Devo solo vivere e respirare, ricordarmi che nella realtà ogni donna è il principe azzurro di sé stessa, non come nelle fiabe che mi racconta Tania tra una sbronza e l'altra. E devo crescere forte e stabile, perché solo quando sarò davvero grande potrò accoglierlo tra le mie braccia senza il rischio di cadere e distruggere tutto ciò che avrò creato.
Nascondo il petalo nelle pagine del dizionario, non ne faccio parola con nessuno, nemmeno con Nicola, lo ferirei. Spesso negli attimi di nostalgia, quando ho bisogno di respirare il profumo del passato, di rivivere i giorni della mia adolescenza, apro il vocabolario, osservo il petalo essiccato e penso a Marco, sparito nel nulla come un banco di nebbia al comparire del primo raggio di sole.

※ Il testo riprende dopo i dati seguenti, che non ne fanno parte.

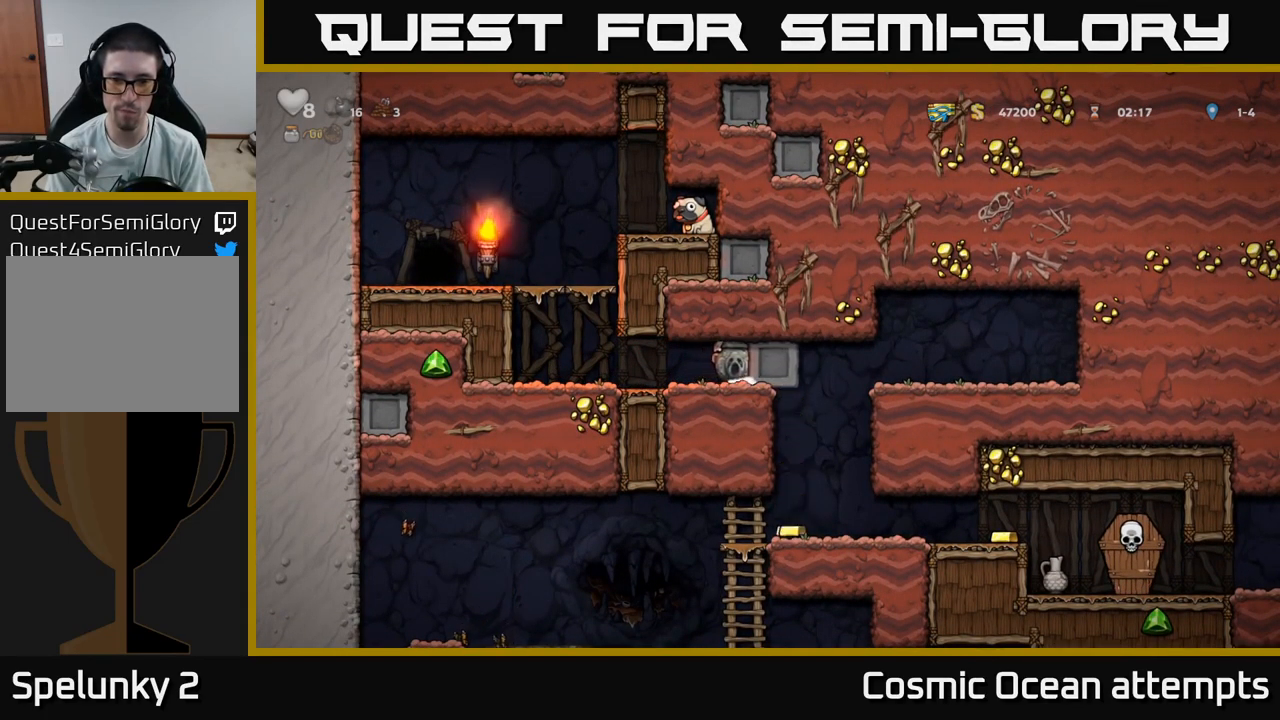
{"buttons": [], "left_stick": "center", "right_stick": "center", "events": [[350, "DPAD_RIGHT", "up"]]}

Mi chiedo dove sia, se abbia avuto il coraggio di lasciare Celeste, il suo porto sicuro, l'isola fonte di benessere e tranquillità. E mi chiedo se stia studiando o se sia ancora un inguaribile zuccone che fatica a tenere a mente la più basilare delle nozioni.

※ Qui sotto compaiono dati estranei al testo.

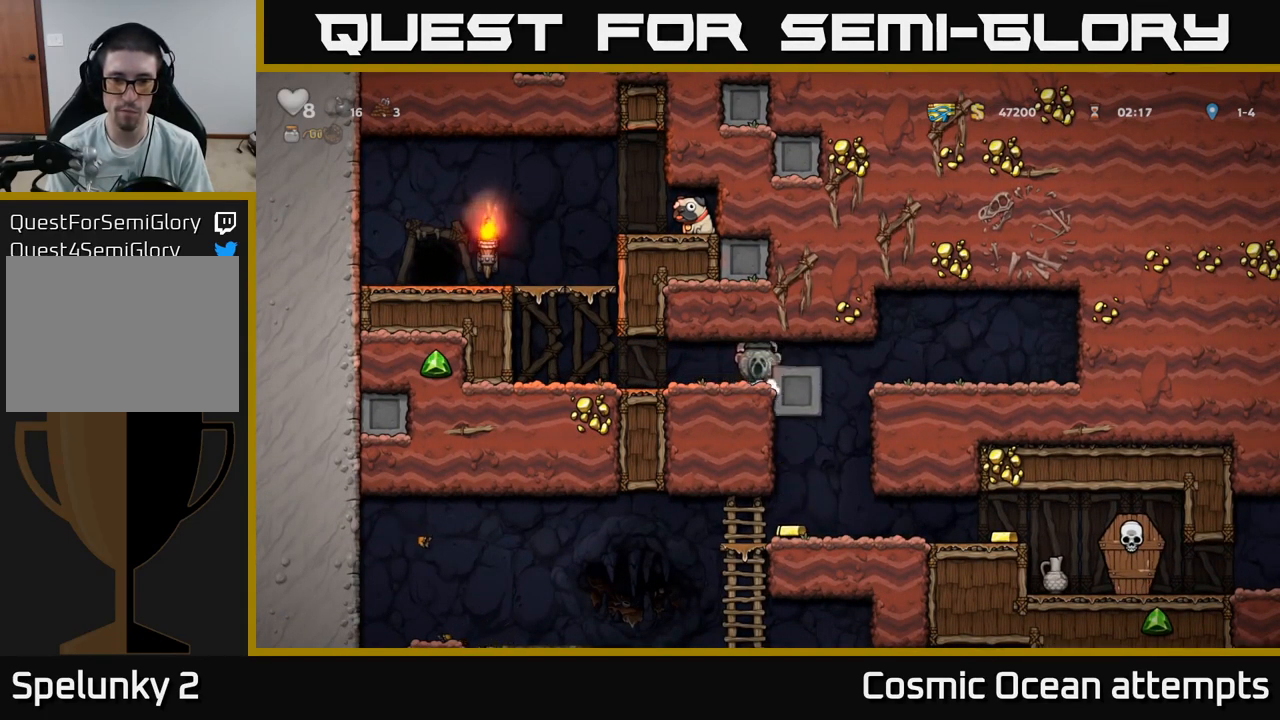
{"buttons": ["DPAD_RIGHT"], "left_stick": "center", "right_stick": "center", "events": [[416, "DPAD_RIGHT", "down"]]}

Che mi pensa lo so. Allo scoccare di ogni mezzanotte, il cellulare squilla, ma quando rispondo, non trovo voce dall'altro lato della linea, solo il silenzio di un misterioso sconosciuto che però conosco. Sussulta nel sentire il mio "pronto?" e resta ad ascoltare il ritmo del mio respiro. È un ritornello che si ripete per un anno, per due, anche adesso, ma entrambi sappiamo che è ancora troppo presto per pronunciare una parola di scusa.
Non riattacca mai per primo, anzi. Consumiamo più di una notte nel silenzio totale, senza staccare il cellulare dall'orecchio, immaginando i nostri visi, assottigliando l'udito in cerca di un sussurro che non arriva.
Abbiamo spezzato il binomio, ma so che il legame che stringe le nostre anime è troppo forte per essere annientato. Marco sarà sempre la parte migliore e peggiore di me. Un giorno ci riavvicineremo, solidificheremo quell'equilibrio precario sul quale camminiamo, smetteremo di essere due acrobati impacciati, terrorizzati all'idea di cadere. E saremo due persone razionali, capaci di accettarsi con le nostre reciproche storie e le nostre reciproche scelte. Non saremo più un'etichetta con limiti, regole, auto-imposizioni. Diventeremo liberi di essere semplicemente noi.
Ma adesso è ancora presto, e ammetterlo non mi spaventa. Stretta al braccio di Nicola, con addosso il suo profumo, il suo ciondolo attorno al collo, sono felice, lo sarò a lungo, se il cuore lo permetterà, forse sempre. E va bene così.